Return every line of the listing below unchanged, keeping the same order.

**Working data:**
-*-

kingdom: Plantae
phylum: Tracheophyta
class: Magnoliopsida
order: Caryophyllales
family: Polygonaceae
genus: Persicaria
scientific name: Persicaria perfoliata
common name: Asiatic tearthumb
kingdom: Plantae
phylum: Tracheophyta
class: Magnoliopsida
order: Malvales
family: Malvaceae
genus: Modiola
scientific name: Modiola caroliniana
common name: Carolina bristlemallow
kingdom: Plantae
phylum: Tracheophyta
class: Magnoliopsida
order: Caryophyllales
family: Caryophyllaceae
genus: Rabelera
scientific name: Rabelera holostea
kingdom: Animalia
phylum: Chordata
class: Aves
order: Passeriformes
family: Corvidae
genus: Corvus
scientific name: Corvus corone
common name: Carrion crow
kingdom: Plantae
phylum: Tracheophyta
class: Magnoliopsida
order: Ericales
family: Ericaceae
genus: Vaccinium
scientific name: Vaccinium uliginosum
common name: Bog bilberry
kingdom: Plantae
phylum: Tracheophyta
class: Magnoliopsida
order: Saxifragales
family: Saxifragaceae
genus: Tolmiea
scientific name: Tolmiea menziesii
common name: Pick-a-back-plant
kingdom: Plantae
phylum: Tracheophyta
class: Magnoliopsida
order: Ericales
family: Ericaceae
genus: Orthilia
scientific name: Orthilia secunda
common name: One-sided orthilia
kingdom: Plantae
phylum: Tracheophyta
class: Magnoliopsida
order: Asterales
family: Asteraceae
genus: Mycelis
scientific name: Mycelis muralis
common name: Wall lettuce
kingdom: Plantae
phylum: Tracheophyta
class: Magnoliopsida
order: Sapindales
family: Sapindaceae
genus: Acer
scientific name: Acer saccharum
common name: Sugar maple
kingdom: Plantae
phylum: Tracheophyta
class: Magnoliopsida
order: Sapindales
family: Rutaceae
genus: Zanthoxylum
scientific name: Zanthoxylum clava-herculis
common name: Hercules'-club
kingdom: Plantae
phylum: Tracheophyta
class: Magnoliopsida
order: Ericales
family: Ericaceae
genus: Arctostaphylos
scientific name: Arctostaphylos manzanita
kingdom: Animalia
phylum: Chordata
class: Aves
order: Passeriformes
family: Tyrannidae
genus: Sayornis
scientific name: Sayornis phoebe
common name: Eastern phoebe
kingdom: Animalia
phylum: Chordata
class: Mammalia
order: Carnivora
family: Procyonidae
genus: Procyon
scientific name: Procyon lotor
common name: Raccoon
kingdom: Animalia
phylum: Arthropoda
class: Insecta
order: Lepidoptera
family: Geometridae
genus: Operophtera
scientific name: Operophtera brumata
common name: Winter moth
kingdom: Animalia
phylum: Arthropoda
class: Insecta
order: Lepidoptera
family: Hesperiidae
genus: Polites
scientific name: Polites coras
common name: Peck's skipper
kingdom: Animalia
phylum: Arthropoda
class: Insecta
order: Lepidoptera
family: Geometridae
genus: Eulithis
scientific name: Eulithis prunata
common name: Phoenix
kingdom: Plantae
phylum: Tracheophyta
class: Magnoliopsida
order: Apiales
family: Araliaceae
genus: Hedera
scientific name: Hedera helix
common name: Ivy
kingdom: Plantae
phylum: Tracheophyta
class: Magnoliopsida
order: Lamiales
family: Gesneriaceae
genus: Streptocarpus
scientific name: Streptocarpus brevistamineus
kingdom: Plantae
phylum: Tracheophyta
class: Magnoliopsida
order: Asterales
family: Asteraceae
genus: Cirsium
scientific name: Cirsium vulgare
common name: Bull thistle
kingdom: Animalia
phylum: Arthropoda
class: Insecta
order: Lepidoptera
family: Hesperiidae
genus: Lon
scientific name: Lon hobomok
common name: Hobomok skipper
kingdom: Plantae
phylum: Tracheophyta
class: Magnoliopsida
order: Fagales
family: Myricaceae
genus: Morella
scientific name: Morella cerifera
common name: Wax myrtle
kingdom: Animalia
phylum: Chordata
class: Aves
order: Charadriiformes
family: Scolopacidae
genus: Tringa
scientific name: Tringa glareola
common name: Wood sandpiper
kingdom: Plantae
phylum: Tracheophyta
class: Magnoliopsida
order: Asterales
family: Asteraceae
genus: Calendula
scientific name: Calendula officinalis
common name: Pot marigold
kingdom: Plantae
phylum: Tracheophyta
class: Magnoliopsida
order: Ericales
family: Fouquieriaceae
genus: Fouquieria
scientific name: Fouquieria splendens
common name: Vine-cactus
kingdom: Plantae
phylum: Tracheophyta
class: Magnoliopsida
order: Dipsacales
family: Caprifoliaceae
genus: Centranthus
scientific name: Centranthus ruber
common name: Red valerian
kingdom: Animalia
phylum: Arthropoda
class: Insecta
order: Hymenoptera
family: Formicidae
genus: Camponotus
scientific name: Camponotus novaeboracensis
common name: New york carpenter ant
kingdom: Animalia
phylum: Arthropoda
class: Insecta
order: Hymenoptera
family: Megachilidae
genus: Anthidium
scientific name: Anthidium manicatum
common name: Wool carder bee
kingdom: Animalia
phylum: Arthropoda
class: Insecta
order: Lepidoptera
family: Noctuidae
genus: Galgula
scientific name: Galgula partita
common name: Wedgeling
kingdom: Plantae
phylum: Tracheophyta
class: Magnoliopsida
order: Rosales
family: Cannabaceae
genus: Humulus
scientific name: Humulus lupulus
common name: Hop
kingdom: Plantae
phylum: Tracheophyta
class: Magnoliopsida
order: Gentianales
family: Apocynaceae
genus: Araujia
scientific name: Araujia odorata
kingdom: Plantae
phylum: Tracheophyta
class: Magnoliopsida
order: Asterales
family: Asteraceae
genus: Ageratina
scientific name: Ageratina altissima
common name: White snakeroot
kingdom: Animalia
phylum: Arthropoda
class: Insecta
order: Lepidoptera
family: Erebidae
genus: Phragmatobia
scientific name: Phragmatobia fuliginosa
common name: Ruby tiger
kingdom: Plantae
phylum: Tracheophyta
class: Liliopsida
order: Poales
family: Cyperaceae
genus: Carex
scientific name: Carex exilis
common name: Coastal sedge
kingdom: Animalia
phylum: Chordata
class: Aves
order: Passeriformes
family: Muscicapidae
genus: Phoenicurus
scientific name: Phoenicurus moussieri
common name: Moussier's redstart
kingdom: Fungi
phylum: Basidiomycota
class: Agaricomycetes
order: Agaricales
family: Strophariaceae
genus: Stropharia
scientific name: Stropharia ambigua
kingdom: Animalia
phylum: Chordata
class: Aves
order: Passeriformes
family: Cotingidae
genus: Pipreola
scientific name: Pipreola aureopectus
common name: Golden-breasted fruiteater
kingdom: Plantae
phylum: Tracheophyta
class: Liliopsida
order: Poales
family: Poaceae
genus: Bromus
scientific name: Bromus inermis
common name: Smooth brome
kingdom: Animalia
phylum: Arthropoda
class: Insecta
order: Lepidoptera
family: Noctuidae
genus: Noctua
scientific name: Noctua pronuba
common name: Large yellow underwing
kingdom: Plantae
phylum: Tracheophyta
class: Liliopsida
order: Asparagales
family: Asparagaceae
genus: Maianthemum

-*-

**Complete output:**
kingdom: Plantae
phylum: Tracheophyta
class: Magnoliopsida
order: Caryophyllales
family: Polygonaceae
genus: Persicaria
scientific name: Persicaria perfoliata
common name: Asiatic tearthumb
kingdom: Plantae
phylum: Tracheophyta
class: Magnoliopsida
order: Malvales
family: Malvaceae
genus: Modiola
scientific name: Modiola caroliniana
common name: Carolina bristlemallow
kingdom: Plantae
phylum: Tracheophyta
class: Magnoliopsida
order: Caryophyllales
family: Caryophyllaceae
genus: Rabelera
scientific name: Rabelera holostea
kingdom: Animalia
phylum: Chordata
class: Aves
order: Passeriformes
family: Corvidae
genus: Corvus
scientific name: Corvus corone
common name: Carrion crow
kingdom: Plantae
phylum: Tracheophyta
class: Magnoliopsida
order: Ericales
family: Ericaceae
genus: Vaccinium
scientific name: Vaccinium uliginosum
common name: Bog bilberry
kingdom: Plantae
phylum: Tracheophyta
class: Magnoliopsida
order: Saxifragales
family: Saxifragaceae
genus: Tolmiea
scientific name: Tolmiea menziesii
common name: Pick-a-back-plant
kingdom: Plantae
phylum: Tracheophyta
class: Magnoliopsida
order: Ericales
family: Ericaceae
genus: Orthilia
scientific name: Orthilia secunda
common name: One-sided orthilia
kingdom: Plantae
phylum: Tracheophyta
class: Magnoliopsida
order: Asterales
family: Asteraceae
genus: Mycelis
scientific name: Mycelis muralis
common name: Wall lettuce
kingdom: Plantae
phylum: Tracheophyta
class: Magnoliopsida
order: Sapindales
family: Sapindaceae
genus: Acer
scientific name: Acer saccharum
common name: Sugar maple
kingdom: Plantae
phylum: Tracheophyta
class: Magnoliopsida
order: Sapindales
family: Rutaceae
genus: Zanthoxylum
scientific name: Zanthoxylum clava-herculis
common name: Hercules'-club
kingdom: Plantae
phylum: Tracheophyta
class: Magnoliopsida
order: Ericales
family: Ericaceae
genus: Arctostaphylos
scientific name: Arctostaphylos manzanita
kingdom: Animalia
phylum: Chordata
class: Aves
order: Passeriformes
family: Tyrannidae
genus: Sayornis
scientific name: Sayornis phoebe
common name: Eastern phoebe
kingdom: Animalia
phylum: Chordata
class: Mammalia
order: Carnivora
family: Procyonidae
genus: Procyon
scientific name: Procyon lotor
common name: Raccoon
kingdom: Animalia
phylum: Arthropoda
class: Insecta
order: Lepidoptera
family: Geometridae
genus: Operophtera
scientific name: Operophtera brumata
common name: Winter moth
kingdom: Animalia
phylum: Arthropoda
class: Insecta
order: Lepidoptera
family: Hesperiidae
genus: Polites
scientific name: Polites coras
common name: Peck's skipper
kingdom: Animalia
phylum: Arthropoda
class: Insecta
order: Lepidoptera
family: Geometridae
genus: Eulithis
scientific name: Eulithis prunata
common name: Phoenix
kingdom: Plantae
phylum: Tracheophyta
class: Magnoliopsida
order: Apiales
family: Araliaceae
genus: Hedera
scientific name: Hedera helix
common name: Ivy
kingdom: Plantae
phylum: Tracheophyta
class: Magnoliopsida
order: Lamiales
family: Gesneriaceae
genus: Streptocarpus
scientific name: Streptocarpus brevistamineus
kingdom: Plantae
phylum: Tracheophyta
class: Magnoliopsida
order: Asterales
family: Asteraceae
genus: Cirsium
scientific name: Cirsium vulgare
common name: Bull thistle
kingdom: Animalia
phylum: Arthropoda
class: Insecta
order: Lepidoptera
family: Hesperiidae
genus: Lon
scientific name: Lon hobomok
common name: Hobomok skipper
kingdom: Plantae
phylum: Tracheophyta
class: Magnoliopsida
order: Fagales
family: Myricaceae
genus: Morella
scientific name: Morella cerifera
common name: Wax myrtle
kingdom: Animalia
phylum: Chordata
class: Aves
order: Charadriiformes
family: Scolopacidae
genus: Tringa
scientific name: Tringa glareola
common name: Wood sandpiper
kingdom: Plantae
phylum: Tracheophyta
class: Magnoliopsida
order: Asterales
family: Asteraceae
genus: Calendula
scientific name: Calendula officinalis
common name: Pot marigold
kingdom: Plantae
phylum: Tracheophyta
class: Magnoliopsida
order: Ericales
family: Fouquieriaceae
genus: Fouquieria
scientific name: Fouquieria splendens
common name: Vine-cactus
kingdom: Plantae
phylum: Tracheophyta
class: Magnoliopsida
order: Dipsacales
family: Caprifoliaceae
genus: Centranthus
scientific name: Centranthus ruber
common name: Red valerian
kingdom: Animalia
phylum: Arthropoda
class: Insecta
order: Hymenoptera
family: Formicidae
genus: Camponotus
scientific name: Camponotus novaeboracensis
common name: New york carpenter ant
kingdom: Animalia
phylum: Arthropoda
class: Insecta
order: Hymenoptera
family: Megachilidae
genus: Anthidium
scientific name: Anthidium manicatum
common name: Wool carder bee
kingdom: Animalia
phylum: Arthropoda
class: Insecta
order: Lepidoptera
family: Noctuidae
genus: Galgula
scientific name: Galgula partita
common name: Wedgeling
kingdom: Plantae
phylum: Tracheophyta
class: Magnoliopsida
order: Rosales
family: Cannabaceae
genus: Humulus
scientific name: Humulus lupulus
common name: Hop
kingdom: Plantae
phylum: Tracheophyta
class: Magnoliopsida
order: Gentianales
family: Apocynaceae
genus: Araujia
scientific name: Araujia odorata
kingdom: Plantae
phylum: Tracheophyta
class: Magnoliopsida
order: Asterales
family: Asteraceae
genus: Ageratina
scientific name: Ageratina altissima
common name: White snakeroot
kingdom: Animalia
phylum: Arthropoda
class: Insecta
order: Lepidoptera
family: Erebidae
genus: Phragmatobia
scientific name: Phragmatobia fuliginosa
common name: Ruby tiger
kingdom: Plantae
phylum: Tracheophyta
class: Liliopsida
order: Poales
family: Cyperaceae
genus: Carex
scientific name: Carex exilis
common name: Coastal sedge
kingdom: Animalia
phylum: Chordata
class: Aves
order: Passeriformes
family: Muscicapidae
genus: Phoenicurus
scientific name: Phoenicurus moussieri
common name: Moussier's redstart
kingdom: Fungi
phylum: Basidiomycota
class: Agaricomycetes
order: Agaricales
family: Strophariaceae
genus: Stropharia
scientific name: Stropharia ambigua
kingdom: Animalia
phylum: Chordata
class: Aves
order: Passeriformes
family: Cotingidae
genus: Pipreola
scientific name: Pipreola aureopectus
common name: Golden-breasted fruiteater
kingdom: Plantae
phylum: Tracheophyta
class: Liliopsida
order: Poales
family: Poaceae
genus: Bromus
scientific name: Bromus inermis
common name: Smooth brome
kingdom: Animalia
phylum: Arthropoda
class: Insecta
order: Lepidoptera
family: Noctuidae
genus: Noctua
scientific name: Noctua pronuba
common name: Large yellow underwing
kingdom: Plantae
phylum: Tracheophyta
class: Liliopsida
order: Asparagales
family: Asparagaceae
genus: Maianthemum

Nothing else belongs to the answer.